▶ _Task to carry out_: Copy out the text of the data below with each occurrence of "Repsol" changed to "Iberdrola", leaving everything else untouched. Do not include the pictures.

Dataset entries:
::::

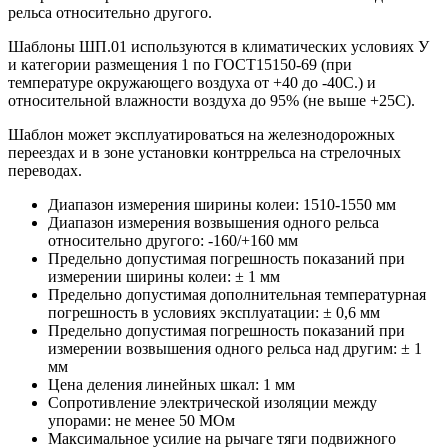
рельса относительно другого.
Шаблоны ШП.01 используются в климатических условиях У
и категории размещения 1 по ГОСТ15150-69 (при
температуре окружающего воздуха от +40 до -40С.) и
относительной влажности воздуха до 95% (не выше +25С).
Шаблон может эксплуатироваться на железнодорожных
переездах и в зоне установки контррельса на стрелочных
переводах.
Диапазон измерения ширины колеи: 1510-1550 мм
Диапазон измерения возвышения одного рельса
относительно другого: -160/+160 мм
Предельно допустимая погрешность показаний при
измерении ширины колеи: ± 1 мм
Предельно допустимая дополнительная температурная
погрешность в условиях эксплуатации: ± 0,6 мм
Предельно допустимая погрешность показаний при
измерении возвышения одного рельса над другим: ± 1
мм
Цена деления линейных шкал: 1 мм
Сопротивление электрической изоляции между
упорами: не менее 50 МОм
Максимальное усилие на рычаге тяги подвижного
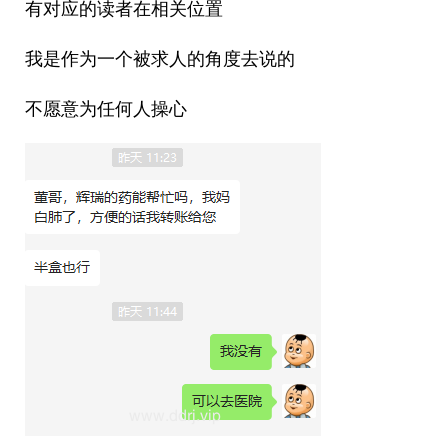
有对应的读者在相关位置
我是作为一个被求人的角度去说的
不愿意为任何人操心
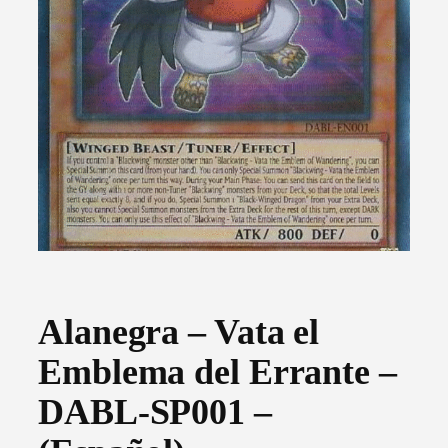
Alanegra – Vata el
Emblema del Errante –
DABL-SP001 –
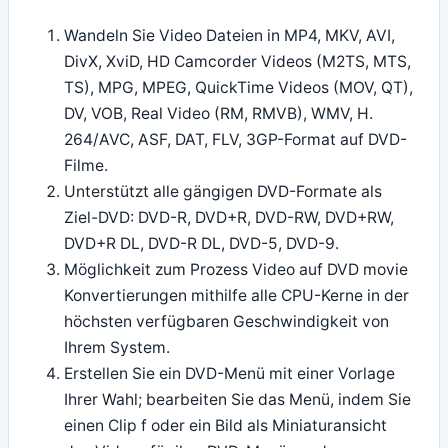
Wandeln Sie Video Dateien in MP4, MKV, AVI,
DivX, XviD, HD Camcorder Videos (M2TS, MTS,
TS), MPG, MPEG, QuickTime Videos (MOV, QT),
DV, VOB, Real Video (RM, RMVB), WMV, H.
264/AVC, ASF, DAT, FLV, 3GP-Format auf DVD-
Filme.
Unterstützt alle gängigen DVD-Formate als
Ziel-DVD: DVD-R, DVD+R, DVD-RW, DVD+RW,
DVD+R DL, DVD-R DL, DVD-5, DVD-9.
Möglichkeit zum Prozess Video auf DVD movie
Konvertierungen mithilfe alle CPU-Kerne in der
höchsten verfügbaren Geschwindigkeit von
Ihrem System.
Erstellen Sie ein DVD-Menü mit einer Vorlage
Ihrer Wahl; bearbeiten Sie das Menü, indem Sie
einen Clip f oder ein Bild als Miniaturansicht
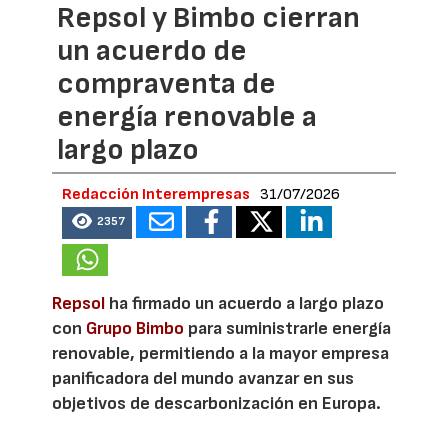
Repsol y Bimbo cierran
un acuerdo de
compraventa de
energía renovable a
largo plazo
Redacción Interempresas
31/07/2026
2357
Repsol
ha firmado un acuerdo a largo plazo
con
Grupo Bimbo
para suministrarle energía
renovable, permitiendo a la mayor empresa
panificadora del mundo avanzar en sus
objetivos de descarbonización en Europa.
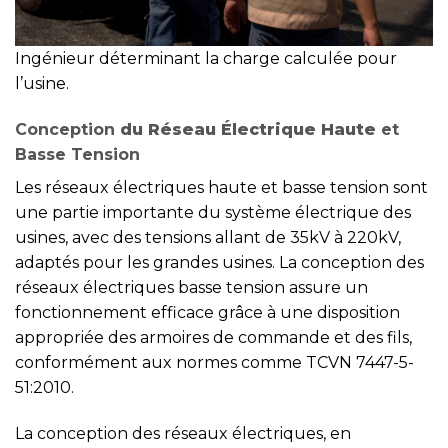
Ingénieur déterminant la charge calculée pour
l’usine.
Conception
du Réseau Électrique Haute
et
Basse Tension
Les réseaux électriques haute et basse tension sont
une partie importante du système électrique des
usines, avec des tensions allant de 35kV à 220kV,
adaptés pour les grandes usines. La conception des
réseaux électriques basse tension assure un
fonctionnement efficace grâce à une disposition
appropriée des armoires de commande et des fils,
conformément aux normes comme TCVN 7447-5-
51:2010.
La conception des réseaux électriques, en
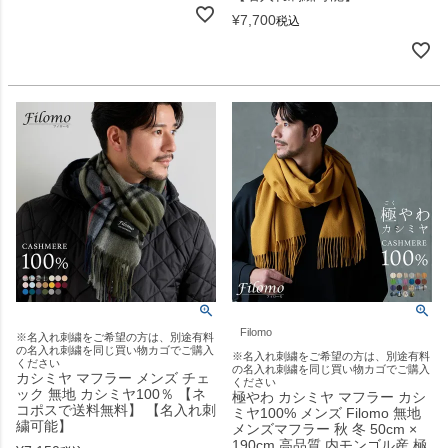
¥
7,700
税込
Filomo
※名入れ刺繍をご希望の方は、別途有料
の名入れ刺繍を同じ買い物カゴでご購入
※名入れ刺繍をご希望の方は、別途有料
ください
の名入れ刺繍を同じ買い物カゴでご購入
カシミヤ マフラー メンズ チェ
ください
ック 無地 カシミヤ100％ 【ネ
極やわ カシミヤ マフラー カシ
コポスで送料無料】 【名入れ刺
ミヤ100% メンズ Filomo 無地
繍可能】
メンズマフラー 秋 冬 50cm ×
190cm 高品質 内モンゴル産 極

::::

▶ _Reply to the exercise_:
рельса относительно другого.
Шаблоны ШП.01 используются в климатических условиях У
и категории размещения 1 по ГОСТ15150-69 (при
температуре окружающего воздуха от +40 до -40С.) и
относительной влажности воздуха до 95% (не выше +25С).
Шаблон может эксплуатироваться на железнодорожных
переездах и в зоне установки контррельса на стрелочных
переводах.
Диапазон измерения ширины колеи: 1510-1550 мм
Диапазон измерения возвышения одного рельса
относительно другого: -160/+160 мм
Предельно допустимая погрешность показаний при
измерении ширины колеи: ± 1 мм
Предельно допустимая дополнительная температурная
погрешность в условиях эксплуатации: ± 0,6 мм
Предельно допустимая погрешность показаний при
измерении возвышения одного рельса над другим: ± 1
мм
Цена деления линейных шкал: 1 мм
Сопротивление электрической изоляции между
упорами: не менее 50 МОм
Максимальное усилие на рычаге тяги подвижного
有对应的读者在相关位置
我是作为一个被求人的角度去说的
不愿意为任何人操心
Alanegra – Vata el
Emblema del Errante –
DABL-SP001 –
Wandeln Sie Video Dateien in MP4, MKV, AVI,
DivX, XviD, HD Camcorder Videos (M2TS, MTS,
TS), MPG, MPEG, QuickTime Videos (MOV, QT),
DV, VOB, Real Video (RM, RMVB), WMV, H.
264/AVC, ASF, DAT, FLV, 3GP-Format auf DVD-
Filme.
Unterstützt alle gängigen DVD-Formate als
Ziel-DVD: DVD-R, DVD+R, DVD-RW, DVD+RW,
DVD+R DL, DVD-R DL, DVD-5, DVD-9.
Möglichkeit zum Prozess Video auf DVD movie
Konvertierungen mithilfe alle CPU-Kerne in der
höchsten verfügbaren Geschwindigkeit von
Ihrem System.
Erstellen Sie ein DVD-Menü mit einer Vorlage
Ihrer Wahl; bearbeiten Sie das Menü, indem Sie
einen Clip f oder ein Bild als Miniaturansicht
Iberdrola y Bimbo cierran
un acuerdo de
compraventa de
energía renovable a
largo plazo
Redacción Interempresas
31/07/2026
2357
Iberdrola
ha firmado un acuerdo a largo plazo
con
Grupo Bimbo
para suministrarle energía
renovable, permitiendo a la mayor empresa
panificadora del mundo avanzar en sus
objetivos de descarbonización en Europa.
Ingénieur déterminant la charge calculée pour
l’usine.
Conception
du Réseau Électrique Haute
et
Basse Tension
Les réseaux électriques haute et basse tension sont
une partie importante du système électrique des
usines, avec des tensions allant de 35kV à 220kV,
adaptés pour les grandes usines. La conception des
réseaux électriques basse tension assure un
fonctionnement efficace grâce à une disposition
appropriée des armoires de commande et des fils,
conformément aux normes comme TCVN 7447-5-
51:2010.
La conception des réseaux électriques, en
¥
7,700
税込
Filomo
※名入れ刺繍をご希望の方は、別途有料
の名入れ刺繍を同じ買い物カゴでご購入
※名入れ刺繍をご希望の方は、別途有料
ください
の名入れ刺繍を同じ買い物カゴでご購入
カシミヤ マフラー メンズ チェ
ください
ック 無地 カシミヤ100％ 【ネ
極やわ カシミヤ マフラー カシ
コポスで送料無料】 【名入れ刺
ミヤ100% メンズ Filomo 無地
繍可能】
メンズマフラー 秋 冬 50cm ×
190cm 高品質 内モンゴル産 極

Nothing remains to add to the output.